A new study in animals suggests that paternal exercise might have significant impact on the health of offspring – even into adulthood.
Researchers used a mouse model to investigate how a father’s exercise regimen would affect his offspring’s metabolic health.
They fed male mice either a normal diet or a high-fat diet for three weeks. Some mice from each diet group were sedentary and some exercised freely. After three weeks, the mice bred and their offspring ate a normal diet under sedentary conditions for a year.
The researchers reported on Oct. 22 in the journal Diabetes that adult offspring from sires who exercised had improved glucose metabolism, decreased body weight and a decreased fat mass.
“Here’s what’s really interesting: Offspring from the dads fed a high-fat diet fared worse, so they were more glucose intolerant. But exercise negated that effect,” said study leader Kristin Stanford, a physiology and cell biology researcher with The Ohio State University College of Medicine at the Wexner Medical Center.
“When the dad exercised, even on a high-fat diet, we saw improved metabolic health in their adult offspring.”
Laurie Goodyear of the Joslin Diabetes Center and Harvard Medical School co-led the study.
“This work is an important step in learning about metabolic disease and prevention at the cellular level,” said Dr. K. Craig Kent, dean of the Ohio State College of Medicine.

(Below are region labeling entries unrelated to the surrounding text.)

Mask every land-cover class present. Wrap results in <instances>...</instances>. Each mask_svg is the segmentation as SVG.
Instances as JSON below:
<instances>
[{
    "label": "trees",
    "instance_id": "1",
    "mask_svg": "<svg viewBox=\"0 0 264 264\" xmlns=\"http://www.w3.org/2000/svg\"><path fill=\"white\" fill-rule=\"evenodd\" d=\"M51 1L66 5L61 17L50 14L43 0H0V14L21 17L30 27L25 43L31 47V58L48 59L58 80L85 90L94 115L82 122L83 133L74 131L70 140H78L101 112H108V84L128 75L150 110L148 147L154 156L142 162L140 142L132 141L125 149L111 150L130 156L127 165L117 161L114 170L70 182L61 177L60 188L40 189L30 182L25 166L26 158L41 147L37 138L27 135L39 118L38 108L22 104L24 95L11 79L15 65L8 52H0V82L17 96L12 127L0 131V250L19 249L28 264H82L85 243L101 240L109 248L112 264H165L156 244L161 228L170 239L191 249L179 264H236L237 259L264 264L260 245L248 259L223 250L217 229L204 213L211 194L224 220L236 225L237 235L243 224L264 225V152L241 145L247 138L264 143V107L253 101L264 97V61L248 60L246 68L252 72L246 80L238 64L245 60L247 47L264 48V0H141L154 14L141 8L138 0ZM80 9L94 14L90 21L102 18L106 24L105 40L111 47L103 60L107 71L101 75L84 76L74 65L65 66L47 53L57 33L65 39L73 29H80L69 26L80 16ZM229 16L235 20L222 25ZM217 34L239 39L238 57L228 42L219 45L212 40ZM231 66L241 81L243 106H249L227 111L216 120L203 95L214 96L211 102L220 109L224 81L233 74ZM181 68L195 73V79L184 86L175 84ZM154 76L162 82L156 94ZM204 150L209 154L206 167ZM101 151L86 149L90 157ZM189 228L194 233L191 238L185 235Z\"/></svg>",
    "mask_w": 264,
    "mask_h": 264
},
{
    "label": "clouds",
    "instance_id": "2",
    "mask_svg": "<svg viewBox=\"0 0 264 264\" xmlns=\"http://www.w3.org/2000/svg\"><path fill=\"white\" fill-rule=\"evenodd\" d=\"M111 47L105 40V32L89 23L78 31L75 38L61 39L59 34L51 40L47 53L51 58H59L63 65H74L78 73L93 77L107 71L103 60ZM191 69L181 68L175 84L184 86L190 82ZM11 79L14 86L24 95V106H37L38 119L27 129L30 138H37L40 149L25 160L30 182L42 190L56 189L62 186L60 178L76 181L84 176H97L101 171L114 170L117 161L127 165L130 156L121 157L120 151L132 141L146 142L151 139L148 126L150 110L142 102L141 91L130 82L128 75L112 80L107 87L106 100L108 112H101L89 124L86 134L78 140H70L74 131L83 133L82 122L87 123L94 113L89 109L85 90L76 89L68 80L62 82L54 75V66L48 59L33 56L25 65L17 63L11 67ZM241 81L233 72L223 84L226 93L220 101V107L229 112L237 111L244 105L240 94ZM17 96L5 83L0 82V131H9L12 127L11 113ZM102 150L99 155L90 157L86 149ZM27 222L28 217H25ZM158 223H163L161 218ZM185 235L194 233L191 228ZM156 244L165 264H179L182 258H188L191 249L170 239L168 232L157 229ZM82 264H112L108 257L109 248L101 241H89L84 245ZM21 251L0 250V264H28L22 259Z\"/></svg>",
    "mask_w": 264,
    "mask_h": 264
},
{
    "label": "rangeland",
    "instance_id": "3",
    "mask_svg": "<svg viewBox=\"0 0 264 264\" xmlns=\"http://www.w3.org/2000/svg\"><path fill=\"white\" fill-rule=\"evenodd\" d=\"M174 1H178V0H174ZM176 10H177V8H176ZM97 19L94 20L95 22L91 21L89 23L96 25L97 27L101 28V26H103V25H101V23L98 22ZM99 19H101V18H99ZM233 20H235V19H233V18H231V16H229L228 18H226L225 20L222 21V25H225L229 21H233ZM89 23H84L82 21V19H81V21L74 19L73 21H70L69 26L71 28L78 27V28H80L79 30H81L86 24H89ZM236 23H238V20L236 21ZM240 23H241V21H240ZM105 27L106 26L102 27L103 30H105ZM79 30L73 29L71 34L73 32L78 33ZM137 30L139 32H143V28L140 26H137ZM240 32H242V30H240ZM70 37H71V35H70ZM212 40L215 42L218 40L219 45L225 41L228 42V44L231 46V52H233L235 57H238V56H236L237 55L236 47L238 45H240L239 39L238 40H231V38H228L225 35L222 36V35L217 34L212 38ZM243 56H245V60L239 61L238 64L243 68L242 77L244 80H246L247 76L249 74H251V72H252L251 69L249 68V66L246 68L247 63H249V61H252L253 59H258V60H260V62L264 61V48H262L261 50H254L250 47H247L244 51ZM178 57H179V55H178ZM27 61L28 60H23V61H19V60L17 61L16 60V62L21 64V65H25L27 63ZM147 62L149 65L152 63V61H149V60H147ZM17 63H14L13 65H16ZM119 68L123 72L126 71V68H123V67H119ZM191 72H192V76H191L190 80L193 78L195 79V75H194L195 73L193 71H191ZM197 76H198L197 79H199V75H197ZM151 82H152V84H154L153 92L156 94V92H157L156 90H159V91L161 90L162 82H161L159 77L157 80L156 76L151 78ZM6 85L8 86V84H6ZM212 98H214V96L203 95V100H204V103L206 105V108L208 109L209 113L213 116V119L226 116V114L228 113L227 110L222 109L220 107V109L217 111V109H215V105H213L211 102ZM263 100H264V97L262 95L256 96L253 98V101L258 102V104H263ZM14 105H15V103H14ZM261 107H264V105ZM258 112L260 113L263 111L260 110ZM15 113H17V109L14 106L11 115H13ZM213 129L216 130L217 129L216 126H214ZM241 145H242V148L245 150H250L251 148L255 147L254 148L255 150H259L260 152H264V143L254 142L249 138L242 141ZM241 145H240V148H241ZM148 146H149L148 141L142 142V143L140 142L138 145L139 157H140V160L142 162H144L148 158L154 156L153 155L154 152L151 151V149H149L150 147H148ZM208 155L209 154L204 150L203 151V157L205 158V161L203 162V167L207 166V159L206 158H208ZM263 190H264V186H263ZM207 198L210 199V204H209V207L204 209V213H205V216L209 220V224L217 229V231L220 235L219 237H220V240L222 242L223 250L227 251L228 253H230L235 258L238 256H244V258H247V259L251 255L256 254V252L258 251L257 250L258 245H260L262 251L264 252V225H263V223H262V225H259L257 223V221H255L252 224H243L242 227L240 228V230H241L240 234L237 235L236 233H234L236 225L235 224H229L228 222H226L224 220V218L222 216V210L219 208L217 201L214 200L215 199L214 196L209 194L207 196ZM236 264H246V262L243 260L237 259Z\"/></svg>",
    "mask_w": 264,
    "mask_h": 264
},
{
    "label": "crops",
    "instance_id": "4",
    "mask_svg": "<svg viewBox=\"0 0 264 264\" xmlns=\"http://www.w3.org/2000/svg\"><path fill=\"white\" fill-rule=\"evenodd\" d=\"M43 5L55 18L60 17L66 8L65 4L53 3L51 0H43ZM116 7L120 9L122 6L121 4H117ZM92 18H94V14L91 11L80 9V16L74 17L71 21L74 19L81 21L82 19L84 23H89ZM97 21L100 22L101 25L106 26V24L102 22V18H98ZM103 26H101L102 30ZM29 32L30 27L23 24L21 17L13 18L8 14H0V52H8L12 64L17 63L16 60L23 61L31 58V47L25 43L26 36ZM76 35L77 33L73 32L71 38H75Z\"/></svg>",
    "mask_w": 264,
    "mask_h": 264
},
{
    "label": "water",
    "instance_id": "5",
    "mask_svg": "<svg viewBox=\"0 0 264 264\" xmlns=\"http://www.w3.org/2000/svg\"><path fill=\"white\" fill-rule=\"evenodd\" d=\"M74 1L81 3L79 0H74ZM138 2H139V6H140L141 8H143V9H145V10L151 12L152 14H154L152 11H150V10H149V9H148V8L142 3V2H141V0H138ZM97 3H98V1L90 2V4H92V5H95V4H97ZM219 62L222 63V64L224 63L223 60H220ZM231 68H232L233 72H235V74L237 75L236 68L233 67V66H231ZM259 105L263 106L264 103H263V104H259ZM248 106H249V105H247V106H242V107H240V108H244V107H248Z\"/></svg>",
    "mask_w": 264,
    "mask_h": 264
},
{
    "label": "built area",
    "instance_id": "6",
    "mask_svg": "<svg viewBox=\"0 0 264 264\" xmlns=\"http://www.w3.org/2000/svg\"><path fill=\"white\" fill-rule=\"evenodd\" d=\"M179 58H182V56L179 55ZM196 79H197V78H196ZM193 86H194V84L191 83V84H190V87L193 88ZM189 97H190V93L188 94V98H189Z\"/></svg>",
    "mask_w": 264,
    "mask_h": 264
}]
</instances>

Recent studies have linked development of type 2 diabetes and impaired metabolic health to the parents’ poor diet, and there is increasing evidence that fathers play an important role in obesity and metabolic programming of their offspring.
In this new work, Stanford’s team also found that exercise caused changes in the genetic expression of the father’s sperm that suppress poor dietary effects and transfer to the offspring.
“We saw a strong change in their small-RNA profile. Now we want to see exactly which small-RNAs are responsible for these metabolic improvements, where it’s happening in the offspring and why,” said Stanford, a member of Ohio State’s Diabetes and Metabolism Research Center.
Previous studies from this group have shown that when mouse mothers exercise, their offspring also have beneficial effects of metabolism.
“There’s potential for this to translate to humans. We know that in adult men obesity impairs testosterone levels, sperm number and motility, and it decreases the number of live births,” Stanford said. “If we ask someone who’s getting ready to have a child to exercise moderately, even for a month before conception, that could have a strong effect on the health of their sperm and the long-term metabolic health of their children.”
The researchers believe the results support the hypothesis that small RNAs could help transmit parental environmental information to the next generation.
“Based on both studies, we’re now determining if both parents exercising has even greater effects to improve metabolism and overall health of offspring. If translated to humans, this would be hugely important for the health of the next generation,” Goodyear said.
Other Ohio State researchers involved in the study were Lisa Baer, Adam Lehnig and Joseph White.
Funding from the National Institutes of Health supported this research.